Kürdistan’da halk kendi öz yönetimlerini, öz iradesini ortaya koymuştur. Tarihte hiç bu kadar net ve kararlı bir karşı koyuş yaşanmamıştı. Varsanız ortak vatan, ortak iradeyi tanımaya buyur bizler hazırız diyor. “Eğer, yok eskiden olduğu safsatalarla ve kandırmacalarla bizleri öteki görmeye, ikinci sınıf kabul etmeye devam ederseniz, bizden son söz olarak, ya özgürlük ya ölüm cevabını alırsınız” diyor.
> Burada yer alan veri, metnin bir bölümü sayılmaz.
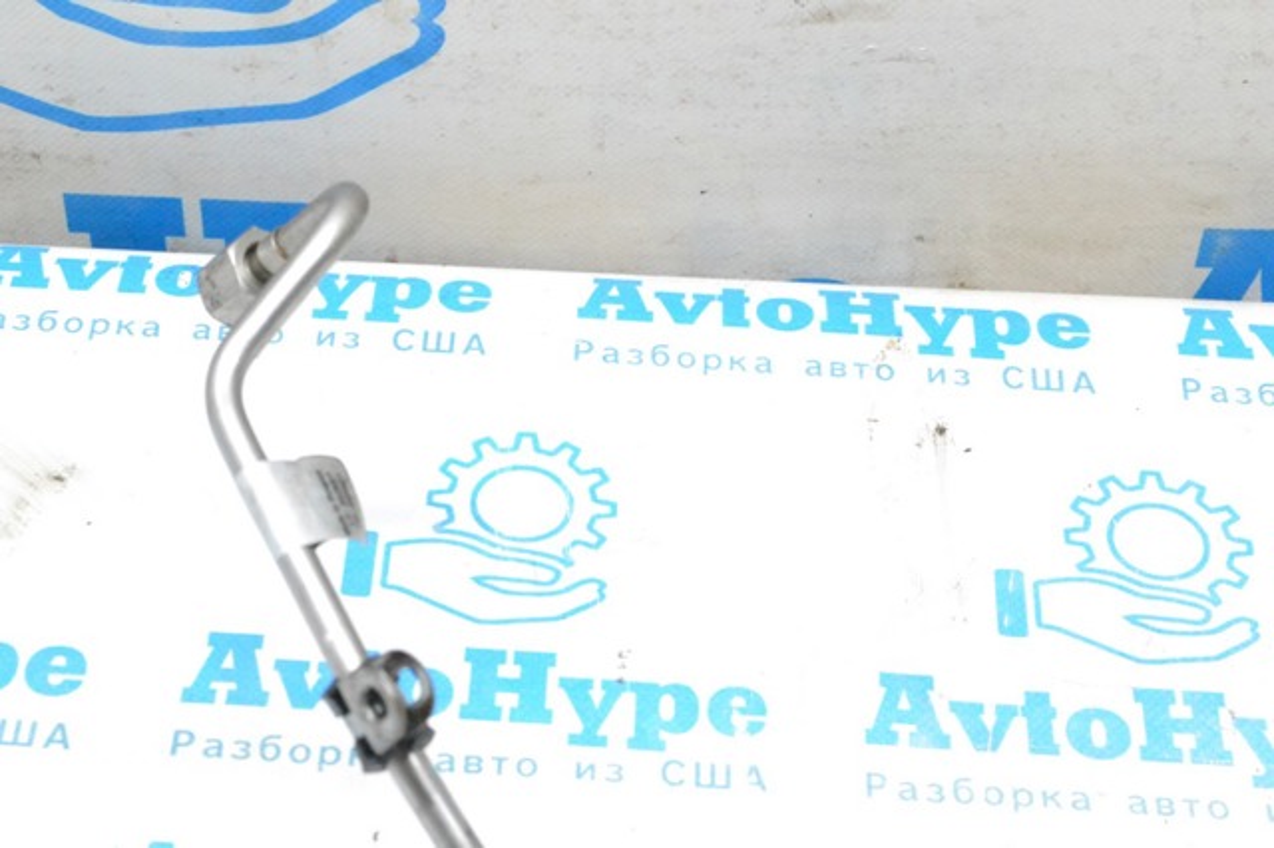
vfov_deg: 16.5
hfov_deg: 24.6
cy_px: 424
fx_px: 2918
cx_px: 637
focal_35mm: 82
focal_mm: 55
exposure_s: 1/125
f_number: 10
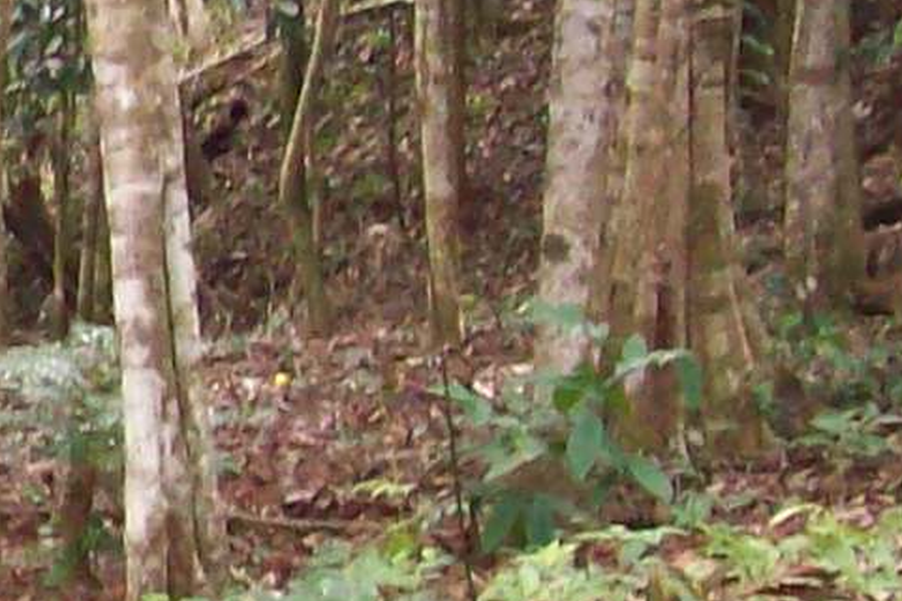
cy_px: 137
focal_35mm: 202
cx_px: -1000
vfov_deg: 6.8
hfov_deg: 9.4
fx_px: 5061
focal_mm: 6
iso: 200
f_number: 2.7
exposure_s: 1/64
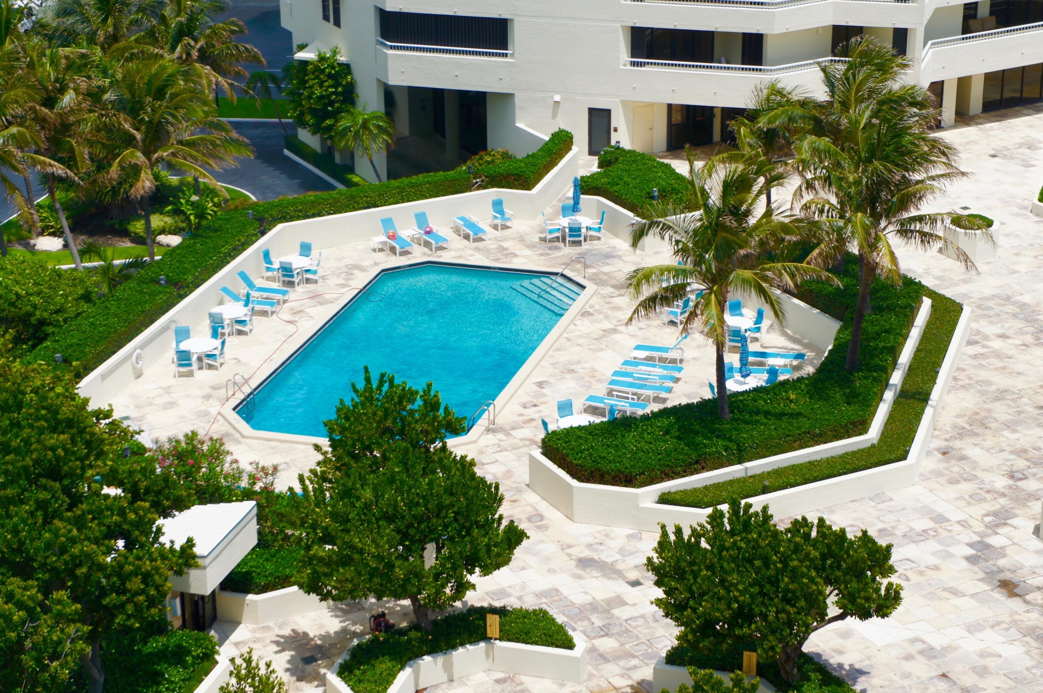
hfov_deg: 24.6
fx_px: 2387
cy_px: 346
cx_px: 522
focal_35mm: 82
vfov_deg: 16.5
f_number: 9
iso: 200
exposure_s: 1/640
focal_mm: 55
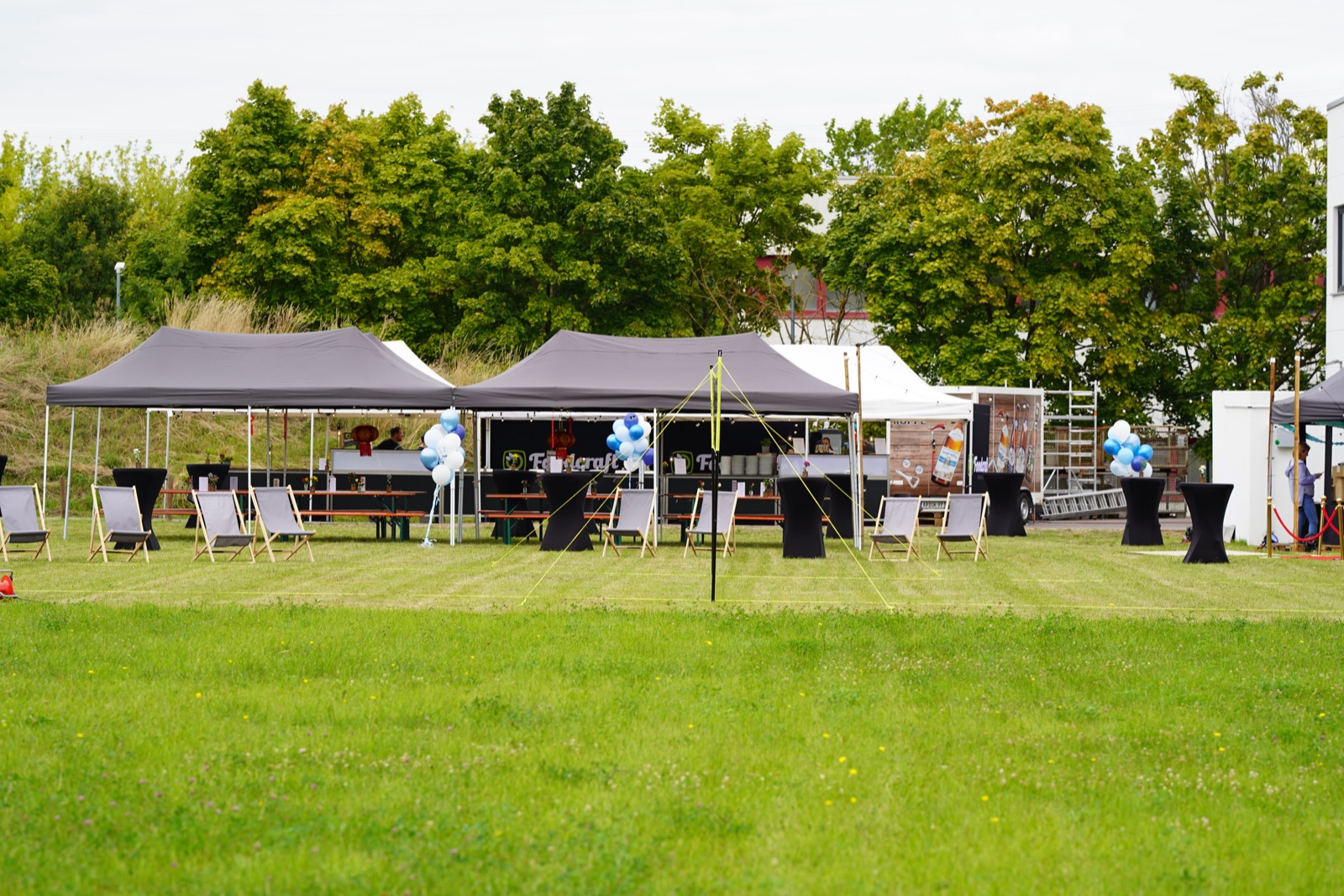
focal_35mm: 135
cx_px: 672
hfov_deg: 15.2
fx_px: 5039
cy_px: 448
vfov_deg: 10.2
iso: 100
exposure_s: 1/200
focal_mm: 135
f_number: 5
Kürt halkı için tarih bir daha tekerrür etmeyecektir. Bunu bu gün sokaklarda zılgıtlar çeken Kürt anaları, sokaklarda direnişte olan gençler haykırıyor. Halk Kürdistanı inşa ediyor. Ya ortak değerler çerçevesinde birlik ve demokratik Türkiye ya da demokratik özgür özerk Kürdistan. Sonuç olarak Türkiye’nin demokratikleşmesi, Kürt sorununa siyasi çözüm yollarının açılması için Türk ve Kürt halklarının bütün demokratik ve toplumsal, demokrasi ve özgürlük güçlerinin, devrimci, demokrat, sosyalist unsurlarını, kadın, gençlik hareketini, din adamlarını, kanaat önderlerini, emekçileri, işçi sınıfını, herkesi ama herkesi adım adım gelen faşizme geçit vermemek için Kürt halkının meşru ve haklı mücadelesine ve haklı taleplerine yerinden yönetim olan meclislere dayalı, özünde demokratik halk meclisleri olan öz yönetime destek olmaya çağırıyoruz. Gün Kürt halkının yanında olma günüdür. Gün birlikte ortak mücadele günüdür.